Seit einigen Jahren stehen ethnologische und naturwissenschaftliche Museen und universitäre Sammlungen weltweit im Zentrum einer kontroversen Debatte um die Herkunft und das Schicksal der dort gelagerten anthropologischen Artefakte. Die Diskussion entzündet sich vor allem am Schicksal indigener menschlicher Überreste, die überwiegend im Laufe der Kolonialzeit auf unterschiedliche Weise erworben und in die Sammlungen verbracht wurden. Im 19. und frühen 20. Jahrhundert bildeten ganze Serien sogenannter „Rasseschädel“ innerhalb der physischen Anthropologie die Grundlage für die Produktion menschlicher Typologien unter der Prämisse hierarchischer Ordnung. Zudem bezog die koloniale Sammelwut auch zahlreiche Ethnographica ein, in denen menschliche Körperteile verarbeitet waren (zum Beispiel Schädelüberformungen, Schrumpfköpfe und ähnliches).

| DATENTEIL |
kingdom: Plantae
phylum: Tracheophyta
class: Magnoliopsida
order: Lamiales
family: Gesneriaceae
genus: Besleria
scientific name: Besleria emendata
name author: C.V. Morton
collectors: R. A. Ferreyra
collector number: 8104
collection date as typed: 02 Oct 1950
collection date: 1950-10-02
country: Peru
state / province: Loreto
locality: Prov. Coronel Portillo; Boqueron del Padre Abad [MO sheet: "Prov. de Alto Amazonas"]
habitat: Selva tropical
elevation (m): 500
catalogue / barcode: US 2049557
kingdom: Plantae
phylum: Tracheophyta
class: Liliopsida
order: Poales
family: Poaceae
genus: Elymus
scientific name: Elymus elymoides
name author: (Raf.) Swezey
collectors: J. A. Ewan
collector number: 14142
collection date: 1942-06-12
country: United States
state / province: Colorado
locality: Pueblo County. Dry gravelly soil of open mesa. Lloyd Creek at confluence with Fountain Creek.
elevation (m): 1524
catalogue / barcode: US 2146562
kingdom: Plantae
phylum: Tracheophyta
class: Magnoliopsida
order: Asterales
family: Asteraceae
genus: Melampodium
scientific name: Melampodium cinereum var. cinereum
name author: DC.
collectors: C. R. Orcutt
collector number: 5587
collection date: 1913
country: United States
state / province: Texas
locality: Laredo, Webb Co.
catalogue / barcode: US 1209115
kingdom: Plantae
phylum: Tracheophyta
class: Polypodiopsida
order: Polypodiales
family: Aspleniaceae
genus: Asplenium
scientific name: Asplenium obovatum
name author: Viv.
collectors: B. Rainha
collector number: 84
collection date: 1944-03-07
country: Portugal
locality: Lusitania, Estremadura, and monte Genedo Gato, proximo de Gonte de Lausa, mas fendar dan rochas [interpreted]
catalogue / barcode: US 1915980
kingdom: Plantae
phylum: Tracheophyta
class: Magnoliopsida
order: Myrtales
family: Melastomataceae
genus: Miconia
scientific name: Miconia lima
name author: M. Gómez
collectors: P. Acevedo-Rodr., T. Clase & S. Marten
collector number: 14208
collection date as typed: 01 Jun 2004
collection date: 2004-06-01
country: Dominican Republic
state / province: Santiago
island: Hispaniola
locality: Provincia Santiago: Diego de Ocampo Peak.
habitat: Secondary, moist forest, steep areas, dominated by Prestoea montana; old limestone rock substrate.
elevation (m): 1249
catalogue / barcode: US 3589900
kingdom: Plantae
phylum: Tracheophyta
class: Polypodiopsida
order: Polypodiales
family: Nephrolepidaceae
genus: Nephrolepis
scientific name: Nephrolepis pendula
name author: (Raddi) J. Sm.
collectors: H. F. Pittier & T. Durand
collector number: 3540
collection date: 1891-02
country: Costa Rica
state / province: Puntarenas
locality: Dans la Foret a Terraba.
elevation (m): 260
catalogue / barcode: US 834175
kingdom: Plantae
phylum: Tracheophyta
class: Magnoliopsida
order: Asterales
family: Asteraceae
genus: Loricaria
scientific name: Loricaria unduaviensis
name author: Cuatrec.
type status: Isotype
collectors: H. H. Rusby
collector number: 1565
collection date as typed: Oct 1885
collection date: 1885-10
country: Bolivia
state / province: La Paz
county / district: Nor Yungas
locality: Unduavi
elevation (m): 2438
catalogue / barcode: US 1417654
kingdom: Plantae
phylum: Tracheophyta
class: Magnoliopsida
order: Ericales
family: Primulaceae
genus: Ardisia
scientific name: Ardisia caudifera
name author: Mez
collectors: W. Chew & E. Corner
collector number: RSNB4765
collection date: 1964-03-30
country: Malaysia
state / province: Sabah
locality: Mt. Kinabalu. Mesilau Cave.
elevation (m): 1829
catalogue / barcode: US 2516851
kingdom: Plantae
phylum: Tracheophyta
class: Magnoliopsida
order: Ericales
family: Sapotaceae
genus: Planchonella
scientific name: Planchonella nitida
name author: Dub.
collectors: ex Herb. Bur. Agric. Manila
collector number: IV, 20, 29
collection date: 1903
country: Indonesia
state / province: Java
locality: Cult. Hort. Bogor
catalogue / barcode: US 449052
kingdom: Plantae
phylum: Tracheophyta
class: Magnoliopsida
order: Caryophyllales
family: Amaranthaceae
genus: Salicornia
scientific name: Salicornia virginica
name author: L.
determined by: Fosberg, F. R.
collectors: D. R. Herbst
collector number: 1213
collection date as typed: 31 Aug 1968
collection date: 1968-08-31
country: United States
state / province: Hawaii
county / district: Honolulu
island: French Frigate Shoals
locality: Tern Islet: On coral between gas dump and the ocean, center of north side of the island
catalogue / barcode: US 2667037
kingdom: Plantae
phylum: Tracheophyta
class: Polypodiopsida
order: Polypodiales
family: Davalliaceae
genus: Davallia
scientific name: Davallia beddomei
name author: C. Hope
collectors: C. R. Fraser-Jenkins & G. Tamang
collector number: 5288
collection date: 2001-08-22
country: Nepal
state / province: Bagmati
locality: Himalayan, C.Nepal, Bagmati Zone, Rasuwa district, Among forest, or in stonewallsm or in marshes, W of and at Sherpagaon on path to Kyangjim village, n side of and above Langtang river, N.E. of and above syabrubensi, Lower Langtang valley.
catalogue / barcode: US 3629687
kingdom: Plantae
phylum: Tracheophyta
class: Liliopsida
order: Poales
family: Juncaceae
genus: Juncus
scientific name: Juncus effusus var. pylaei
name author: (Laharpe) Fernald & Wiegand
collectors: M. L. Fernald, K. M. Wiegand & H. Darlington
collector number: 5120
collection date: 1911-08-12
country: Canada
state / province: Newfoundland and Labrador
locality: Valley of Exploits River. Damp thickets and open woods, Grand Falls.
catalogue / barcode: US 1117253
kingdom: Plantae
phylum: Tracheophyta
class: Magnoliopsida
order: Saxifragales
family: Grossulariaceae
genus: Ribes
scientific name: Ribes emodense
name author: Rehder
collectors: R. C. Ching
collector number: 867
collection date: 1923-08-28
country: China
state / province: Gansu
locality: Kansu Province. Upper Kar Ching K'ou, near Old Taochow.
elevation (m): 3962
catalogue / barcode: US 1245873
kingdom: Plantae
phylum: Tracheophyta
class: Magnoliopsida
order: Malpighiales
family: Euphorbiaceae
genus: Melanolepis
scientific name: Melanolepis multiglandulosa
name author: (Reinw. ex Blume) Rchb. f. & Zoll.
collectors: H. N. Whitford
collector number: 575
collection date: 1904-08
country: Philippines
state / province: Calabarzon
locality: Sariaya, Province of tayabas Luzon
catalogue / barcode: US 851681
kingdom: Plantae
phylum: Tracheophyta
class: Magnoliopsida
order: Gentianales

| ARBEITSANWEISUNGEN |
1: In welchem Zeitraum bildeten ganze Serien sogenannter „Rasseschädel“ laut dem Textauszug die Grundlage für die Produktion menschlicher Typologien?
2: Gib den Abschnitt des Textauszugs, der bei „Seit einigen Jahren“ beginnt und bei „Schrumpfköpfe und ähnliches).“ endet, erneut wieder und ersetze darin „Kolonialzeit“ durch „Epoche des Kolonialismus“.
3: Welche Arten von Einrichtungen stehen laut dem Textauszug im Zentrum der Debatte? Nenne alle.
Die Datensätze stehen in keinem Zusammenhang mit dem Textauszug.

| ERWARTETE ERGEBNISSE |
1: Im 19. und frühen 20. Jahrhundert.

2:
Seit einigen Jahren stehen ethnologische und naturwissenschaftliche Museen und universitäre Sammlungen weltweit im Zentrum einer kontroversen Debatte um die Herkunft und das Schicksal der dort gelagerten anthropologischen Artefakte. Die Diskussion entzündet sich vor allem am Schicksal indigener menschlicher Überreste, die überwiegend im Laufe der Epoche des Kolonialismus auf unterschiedliche Weise erworben und in die Sammlungen verbracht wurden. Im 19. und frühen 20. Jahrhundert bildeten ganze Serien sogenannter „Rasseschädel“ innerhalb der physischen Anthropologie die Grundlage für die Produktion menschlicher Typologien unter der Prämisse hierarchischer Ordnung. Zudem bezog die koloniale Sammelwut auch zahlreiche Ethnographica ein, in denen menschliche Körperteile verarbeitet waren (zum Beispiel Schädelüberformungen, Schrumpfköpfe und ähnliches).

3:
- ethnologische Museen
- naturwissenschaftliche Museen
- universitäre Sammlungen